Start of Document text

Woven breaks robotics down into four areas: chatbots that communicate with customers; bots that make up the workflow engine; RPA bots that use another system and pass that information on and finally what it calls ‘coaching bots’, which work with advisors to make them more efficient and informed.

“It’s really how you bring all four of those together to make the experience for the customer better, faster, more seamless, more informed, and then you embellish that with the use of human advisors where necessary to create the perfect experience,” adds Griffin. “It’s very easy right now to build a bot, let’s be honest, but to actually make that bot cognisant to your experience with your customer, that’s what’s difficult.

“We’re at an early stage as an industry where people are interested in that, there are lots of examples of early bots but there are very few examples of bots that are connecting the experience for the customer. That’s where we come in and that’s what we’re so excited about.

“We’re also doing some really interesting stuff around the virtual assistant too, in terms of using AI in the allocation of agents. We want AI that provides a whole lot more intelligence in terms of who you connect to and when you connect to them. There’s a lot of work going on around that and more generally we’re heavily engaged with the roadmap and alignment with the BPO journey.”

Technology is absolutely fundamental to what Woven Group does. There are a lot of players within the BPO space, a lot of people jumping on the bandwagon of innovation… but it’s very rare to see it actually being used to impact at scale

Commonly, a desire for absolute customer centrality drives technology innovation and, as Griffin has illustrated, this is very much the case at Woven. Indeed, the broader outsourcing industry has been flooded with higher-value services in recent years as providers seek to meet and surpass increased expectations.

Evidence that consumers are shifting towards experience over price is stacking up. A recent PwC study found that 42% of respondents would happily pay more for a better experience, and 73% said that a good experience influenced their loyalties. Woven itself cites a Consumer Experience Index report that puts the first figure at 66% in the United States.

End of Document text

Extend the article about Woven Group's use of bots and AI in customer service, starting after its final sentence.

Start of Supplied information

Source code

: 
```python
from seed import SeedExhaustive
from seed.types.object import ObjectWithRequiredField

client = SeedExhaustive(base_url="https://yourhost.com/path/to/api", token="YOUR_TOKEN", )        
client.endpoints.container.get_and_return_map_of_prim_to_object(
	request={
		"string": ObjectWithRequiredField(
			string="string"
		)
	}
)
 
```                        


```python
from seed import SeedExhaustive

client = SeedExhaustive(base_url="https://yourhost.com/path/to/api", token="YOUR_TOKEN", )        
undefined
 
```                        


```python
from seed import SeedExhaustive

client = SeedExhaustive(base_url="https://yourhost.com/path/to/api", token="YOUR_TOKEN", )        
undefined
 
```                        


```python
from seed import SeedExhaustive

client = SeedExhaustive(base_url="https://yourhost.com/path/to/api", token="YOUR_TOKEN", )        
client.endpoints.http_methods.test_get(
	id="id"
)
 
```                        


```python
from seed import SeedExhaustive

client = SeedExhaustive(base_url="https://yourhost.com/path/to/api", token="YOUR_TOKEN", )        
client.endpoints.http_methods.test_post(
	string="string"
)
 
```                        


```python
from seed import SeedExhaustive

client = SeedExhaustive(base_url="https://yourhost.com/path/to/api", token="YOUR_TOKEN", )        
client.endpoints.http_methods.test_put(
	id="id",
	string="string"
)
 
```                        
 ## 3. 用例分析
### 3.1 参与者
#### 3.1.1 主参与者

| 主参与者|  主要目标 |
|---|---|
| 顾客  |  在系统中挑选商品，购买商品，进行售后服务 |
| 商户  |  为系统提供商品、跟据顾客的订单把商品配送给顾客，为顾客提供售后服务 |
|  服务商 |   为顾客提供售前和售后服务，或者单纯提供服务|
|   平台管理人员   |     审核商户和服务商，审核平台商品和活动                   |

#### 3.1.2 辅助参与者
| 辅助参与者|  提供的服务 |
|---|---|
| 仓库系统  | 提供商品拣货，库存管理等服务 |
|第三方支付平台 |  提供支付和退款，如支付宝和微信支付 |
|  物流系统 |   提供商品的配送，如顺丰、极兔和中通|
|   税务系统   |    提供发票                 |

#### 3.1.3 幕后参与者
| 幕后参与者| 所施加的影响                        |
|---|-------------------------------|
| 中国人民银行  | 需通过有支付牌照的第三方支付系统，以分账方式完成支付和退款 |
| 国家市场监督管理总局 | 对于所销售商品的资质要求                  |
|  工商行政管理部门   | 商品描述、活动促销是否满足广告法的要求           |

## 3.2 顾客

End of Supplied information

*Reply*.
“I have a real passion for the customer experience,” reveals Griffin. “Every time I get served somewhere, I think about how that service could be better.

“The pace and expectation created on the consumer side is being pushed out into the B2B world. These are all things that we should have always been thinking about, but the difference now is that the option to not think about it is being diminished. Here we are, in 2019, and the thing that’s actually making businesses think about it is the fact that every customer they deal with is empowered.

“You can be a huge bank, for example, but how you deal with that customer still matters, whether that be in a branch or online. We’re all powerful now, aren’t we? Industries are being dragged in that direction and that’s good for everybody, ultimately.”

Every sector has gone through this realisation but it is indisputable that BPO, especially, will have to base its future around a dual-focus on service and technology. Griffin and his newly-acquired colleagues are undoubtedly enthusiastic about their prospects.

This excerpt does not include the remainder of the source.